# Dataset excerpts
● ● ● ● ● ● ●
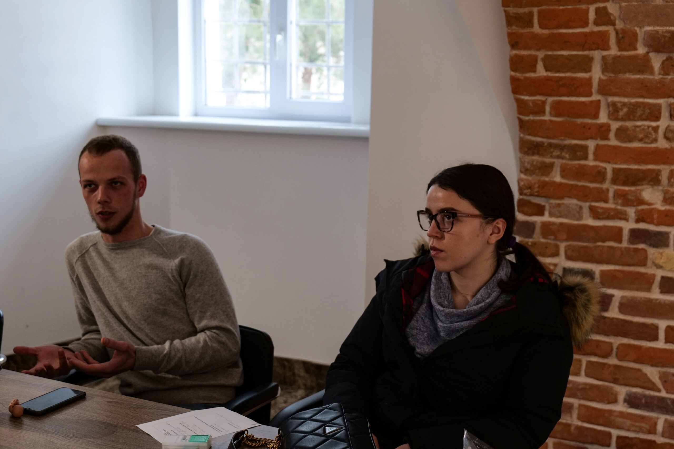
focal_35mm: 46
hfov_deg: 42.7
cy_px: 224
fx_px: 861
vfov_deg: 29.2
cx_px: 337
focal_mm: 46
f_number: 5
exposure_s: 1/60
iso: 1250
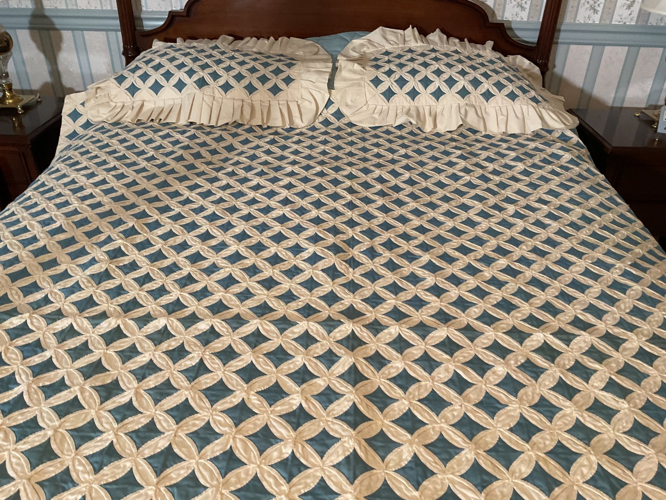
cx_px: 333
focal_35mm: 29
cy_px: 250
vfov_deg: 48.2
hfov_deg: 61.7
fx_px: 558
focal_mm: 3
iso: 125
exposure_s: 1/50
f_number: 1.8
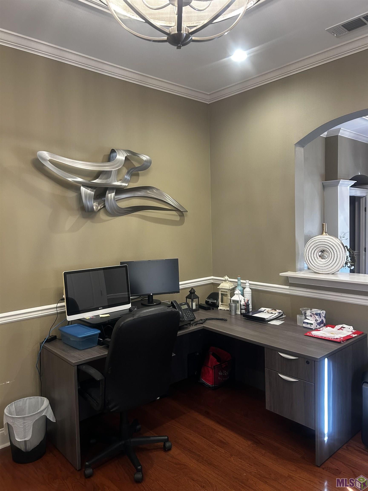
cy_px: 246
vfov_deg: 67.3
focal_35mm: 26
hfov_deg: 53.1
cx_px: 184
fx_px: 369
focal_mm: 5.7
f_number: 1.5
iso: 160
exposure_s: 1/60
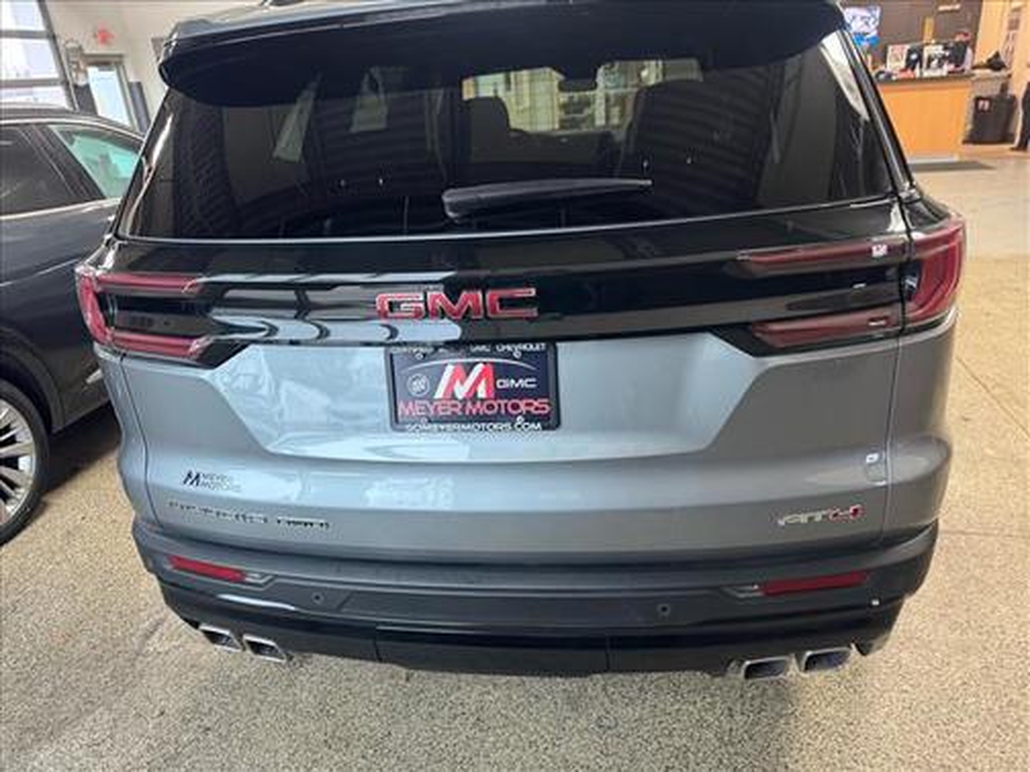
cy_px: 386
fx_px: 714
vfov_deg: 56.8
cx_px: 515
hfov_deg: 71.6
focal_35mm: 24
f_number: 1.78
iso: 320
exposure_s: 1/60
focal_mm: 6.76
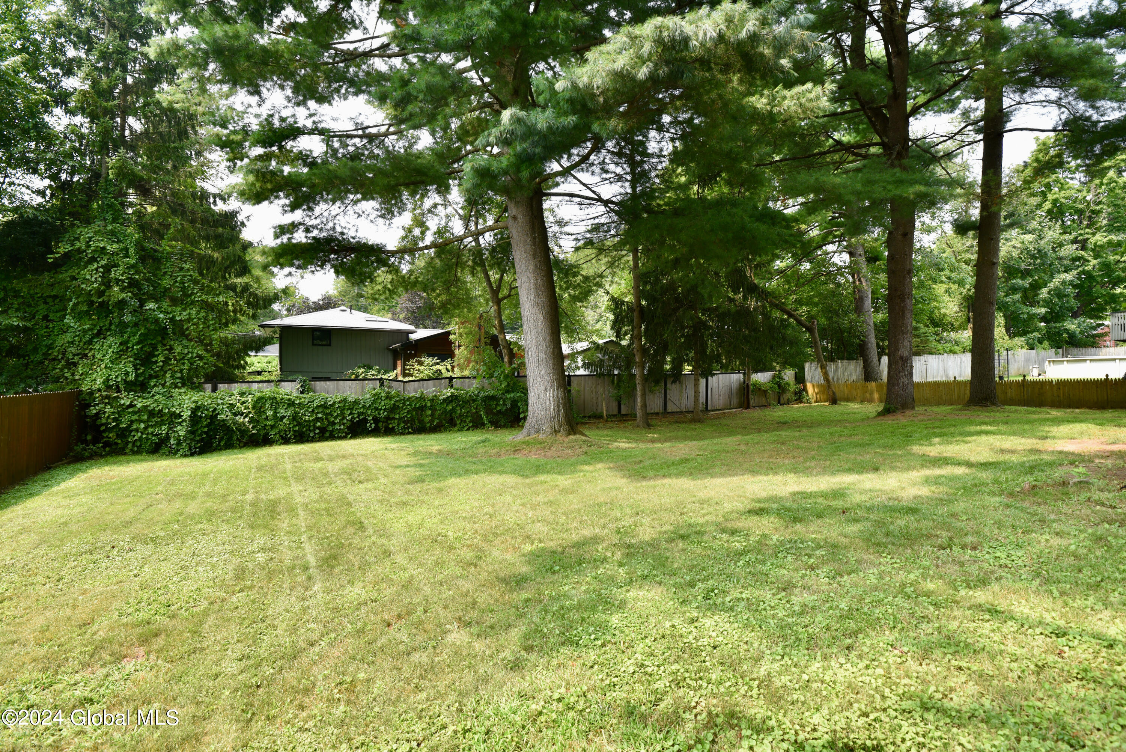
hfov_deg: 93.3
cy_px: 376
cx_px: 563
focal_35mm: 17
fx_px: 532
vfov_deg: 70.5
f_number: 6.3
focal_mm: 17
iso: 250
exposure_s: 1/160
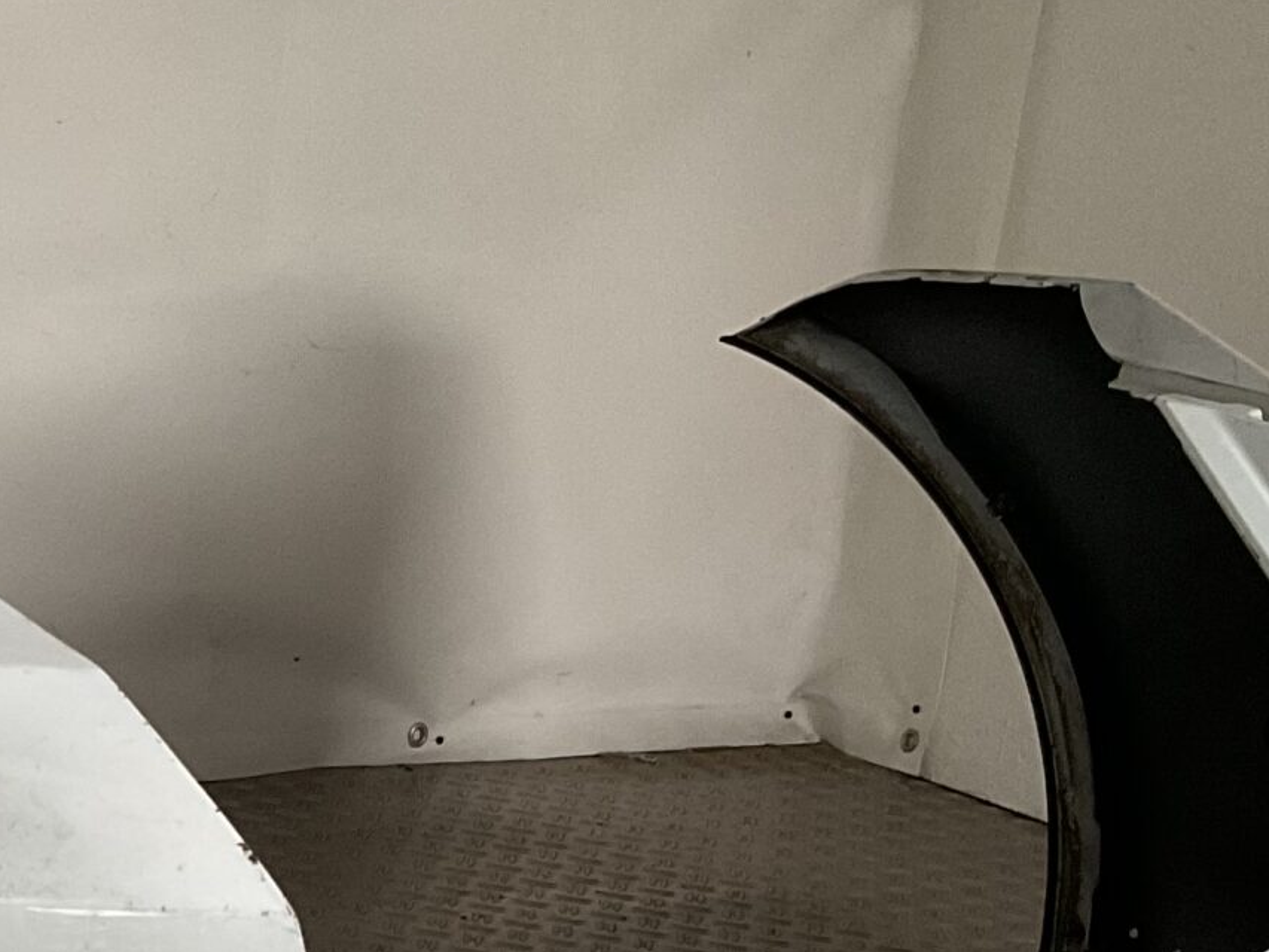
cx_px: -231
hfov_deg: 21.0
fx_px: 3190
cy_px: 936
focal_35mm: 87
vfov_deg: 16.6
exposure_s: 1/60
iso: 100
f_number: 1.8
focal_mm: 3
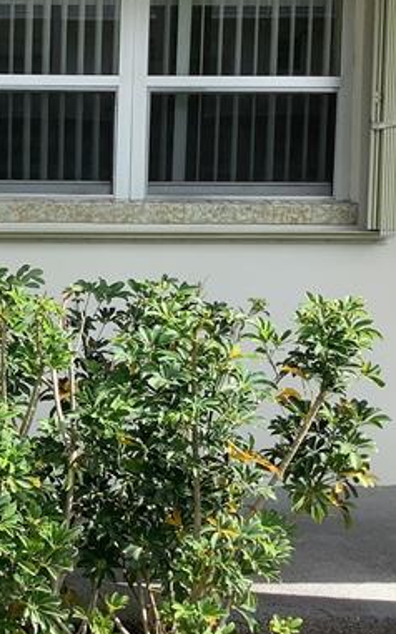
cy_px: 251
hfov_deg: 17.7
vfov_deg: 29.7
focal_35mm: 69
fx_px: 1192
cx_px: -116
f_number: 2.4
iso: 25
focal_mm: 3.3
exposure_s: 1/494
● ● ● ● ● ● ●
# Task objective
Pass over the images and copy the rest of the material above exactly.

# Result
focal_35mm: 46
hfov_deg: 42.7
cy_px: 224
fx_px: 861
vfov_deg: 29.2
cx_px: 337
focal_mm: 46
f_number: 5
exposure_s: 1/60
iso: 1250
cx_px: 333
focal_35mm: 29
cy_px: 250
vfov_deg: 48.2
hfov_deg: 61.7
fx_px: 558
focal_mm: 3
iso: 125
exposure_s: 1/50
f_number: 1.8
cy_px: 246
vfov_deg: 67.3
focal_35mm: 26
hfov_deg: 53.1
cx_px: 184
fx_px: 369
focal_mm: 5.7
f_number: 1.5
iso: 160
exposure_s: 1/60
cy_px: 386
fx_px: 714
vfov_deg: 56.8
cx_px: 515
hfov_deg: 71.6
focal_35mm: 24
f_number: 1.78
iso: 320
exposure_s: 1/60
focal_mm: 6.76
hfov_deg: 93.3
cy_px: 376
cx_px: 563
focal_35mm: 17
fx_px: 532
vfov_deg: 70.5
f_number: 6.3
focal_mm: 17
iso: 250
exposure_s: 1/160
cx_px: -231
hfov_deg: 21.0
fx_px: 3190
cy_px: 936
focal_35mm: 87
vfov_deg: 16.6
exposure_s: 1/60
iso: 100
f_number: 1.8
focal_mm: 3
cy_px: 251
hfov_deg: 17.7
vfov_deg: 29.7
focal_35mm: 69
fx_px: 1192
cx_px: -116
f_number: 2.4
iso: 25
focal_mm: 3.3
exposure_s: 1/494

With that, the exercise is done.